Toplumsal kutuplaşmayı , doğu ve batı arasındaki o bağı koparmak için elinizden geleni ardınıza koymuyorsunuz. Bir de utanmadan bunu avukatlık cübbesi ile yapıyorsunuz.

Avukatlık cübbesini kullanarak, hukuku hiçe sayıyorsunuz.

Bazı baroları arkanıza alarak , Anayasa’yı tanımıyorsunuz.

Hukukçu kimliğinizi arkanıza alarak, devletin varlığına karşı çıkıyorsunuz.

Tehlikenin farkında mısınız?

Ayrıca şunu belirtmek istiyorum ki; Avrupa’ya iltica ettiğinizde; sırf orada kalabilmek için o ülkenin anadilini öğreniyorsunuz , Avrupa’da “Kürtçe baskılanıyor, anadilde eğitim yok.” demiyorsunuz ama.

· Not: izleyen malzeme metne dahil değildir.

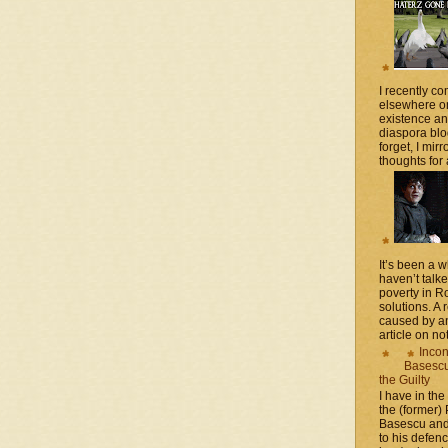
I recently 
elsewhere on
existence a
diaspora blo
forget, I mir
thoughts for a
It’s been a 
haven’t talk
poverty in 
solutions. A 
caused by an
article on not
Incon
Basescu 
the Guilty
I have in the
the (former)
Basescu and
to his defen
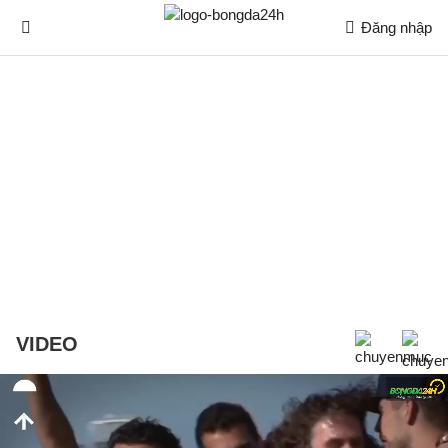
Đăng nhập
VIDEO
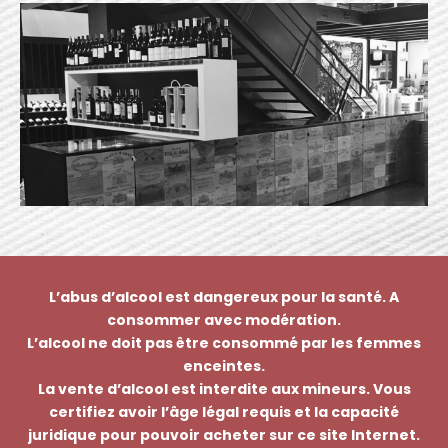
L’abus d’alcool est dangereux pour la santé. A
consommer avec modération.
L’alcool ne doit pas être consommé par les femmes
enceintes.
La vente d’alcool est interdite aux mineurs. Vous
certifiez avoir l’âge légal requis et la capacité
juridique pour pouvoir acheter sur ce site Internet.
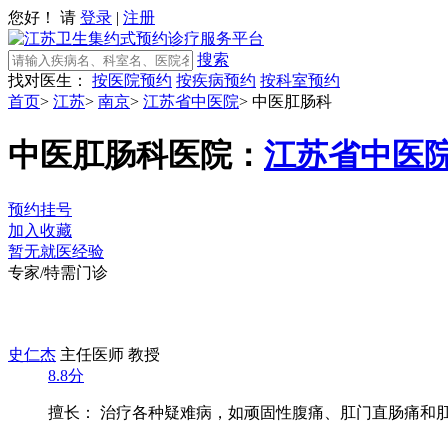
您好！ 请
登录
|
注册
搜索
找对医生：
按医院预约
按疾病预约
按科室预约
首页
>
江苏
>
南京
>
江苏省中医院
>
中医肛肠科
中医肛肠科
医院：
江苏省中医
预约挂号
加入收藏
暂无就医经验
专家/特需门诊
史仁杰
主任医师 教授
8.8分
擅长： 治疗各种疑难病，如顽固性腹痛、肛门直肠痛和肛门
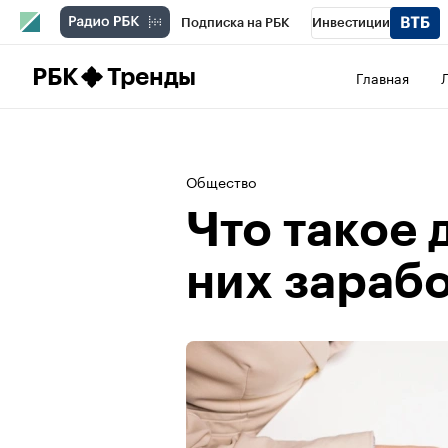
Подписка на РБК
Инвестиции
Школа управления РБК
РБК Образова
РБК
Тренды
Главная
РБК Бизнес-среда
Дискуссионный клу
Конференции СПб
Спецпроекты
П
Общество
Рынок наличной валюты
Что такое 
них зарабо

Bu zihniyette olanların bölücülük faaliyetlerine destek veren gruplar olduğunu hepimiz biliyoruz. Türkçe’nin resmî dil statüsünü koruyan birçok Kürt kökenli vatandaşlarımız var ve bunun ayrımını yapmasını gayet de iyi biliyoruz.

Neyse, sizleri daha fazla sıkmadan yazımı sonlandırmak istiyorum.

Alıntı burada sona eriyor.